Aber schon bei diesen Wahlen am 23. Februar könnten sich die Mehrheitsverhältnisse ganz anders darstellen, als sie die wie betonierten Umfragen bis zu Merz' Move vorhergesagt haben. Wenn das Thema Migration noch vor der Wahl mit Gesetzen abgeräumt wäre, auf deren Wirkkraft man erstmals seit einem Jahrzehnt berechtigt hoffen kann, dann hat sich das Ohnmachtsgefühl erledigt. Dann gäbe es für viele möglicherweise keinen Grund mehr, die AfD zu wählen. Sondern sich mit ihrem Stimmzettel wieder bei den demokratischen Parteien einzureihen.

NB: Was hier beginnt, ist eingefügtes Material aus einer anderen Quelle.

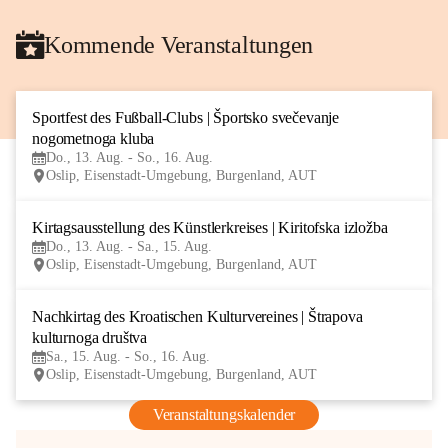
Kommende Veranstaltungen
Sportfest des Fußball-Clubs | Športsko svečevanje 
13
nogometnoga kluba
AUG
Do., 13. Aug. - So., 16. Aug.
Oslip, Eisenstadt-Umgebung, Burgenland, AUT
Kirtagsausstellung des Künstlerkreises | Kiritofska izložba
13
Do., 13. Aug. - Sa., 15. Aug.
AUG
Oslip, Eisenstadt-Umgebung, Burgenland, AUT
Nachkirtag des Kroatischen Kulturvereines | Štrapova 
15
kulturnoga društva
AUG
Sa., 15. Aug. - So., 16. Aug.
Oslip, Eisenstadt-Umgebung, Burgenland, AUT
Veranstaltungskalender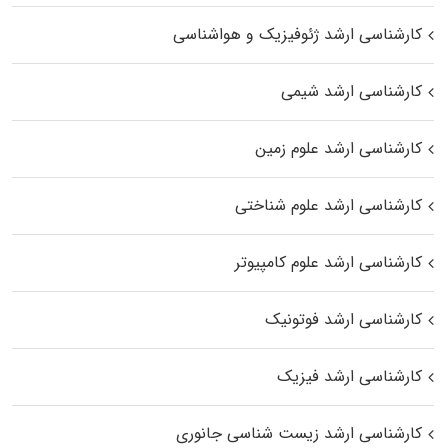
کارشناسی ارشد ژئوفیزیک و هواشناسی
کارشناسی ارشد شیمی
کارشناسی ارشد علوم زمین
کارشناسی ارشد علوم شناختی
کارشناسی ارشد علوم کامپیوتر
کارشناسی ارشد فوتونیک
کارشناسی ارشد فیزیک
کارشناسی ارشد زیست‌ شناسی جانوری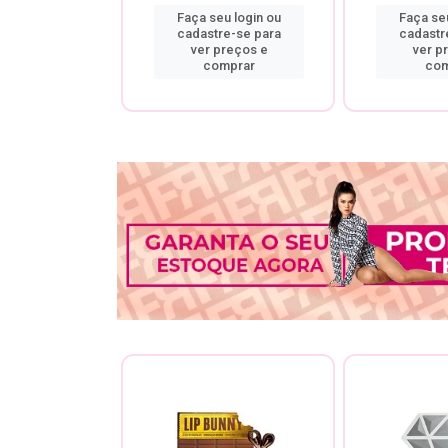
u login ou
Faça seu login ou
Faça seu
re-se para
cadastre-se para
cadastr
preços e
ver preços e
ver p
mprar
comprar
com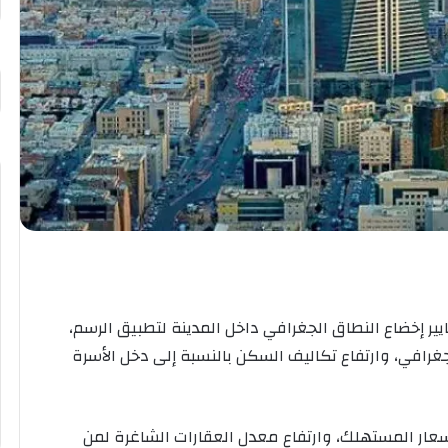
يير إخضاع النطاق الجغرافي داخل المدينة لتطبيق الرسم،
غرافي، وارتفاع تكاليف السكن بالنسبة إلى دخل الأسرة
أسعار المستهلك، وارتفاع معدل العقارات الشاغرة لمن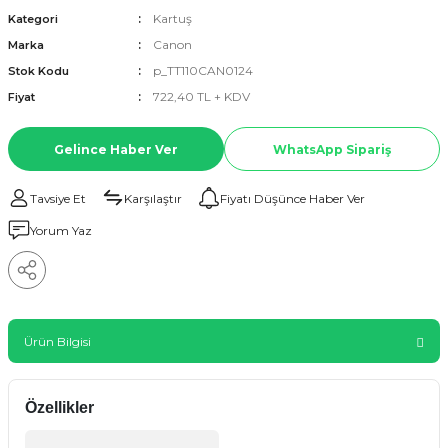
Kartuş
Kategori
Canon
Marka
p_TT110CAN0124
Stok Kodu
722,40 TL + KDV
Fiyat
Gelince Haber Ver
WhatsApp Sipariş
Tavsiye Et
Karşılaştır
Fiyatı Düşünce Haber Ver
Yorum Yaz
Ürün Bilgisi
Özellikler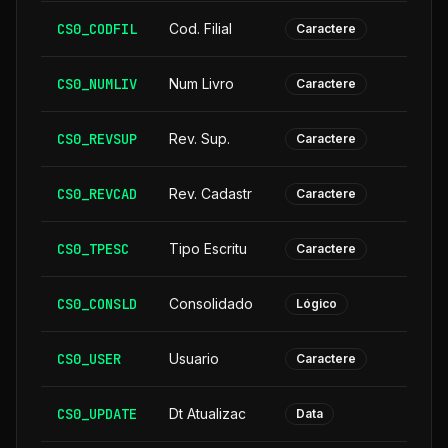
CS0_CODFIL
Cod. Filial
Caractere
CS0_NUMLIV
Num Livro
Caractere
CS0_REVSUP
Rev. Sup.
Caractere
CS0_REVCAD
Rev. Cadastr
Caractere
CS0_TPESC
Tipo Escritu
Caractere
CS0_CONSLD
Consolidado
Lógico
CS0_USER
Usuario
Caractere
CS0_UPDATE
Dt Atualizac
Data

Die AfD lebt seit Jahr und Tag von dem bislang unaufhebbbar scheinenden Schwebezustand und der Diskrepanz von Mehrheitswünschen in der Bevölkerung und deren Umsetzung in einer Regierung. Fällt dieser Schwebezustand und der Problemstau des Themas weg, das sie im Zuge des anwachsenden Problems groß und immer größer gemacht hat, dann steht ihr Existenzgrund zur Disposition. Eine triumphierende Alice Weidel (Die Brandmauer ist weheeeg!!) hätte sich dann zur nützlichen Idiotin von Friedrich Merz gemacht. Und die seit Jahren tosenden Wasser auf die Mühlen ihrer Partei in ein Rinnsal aus Restradikalen verwandelt.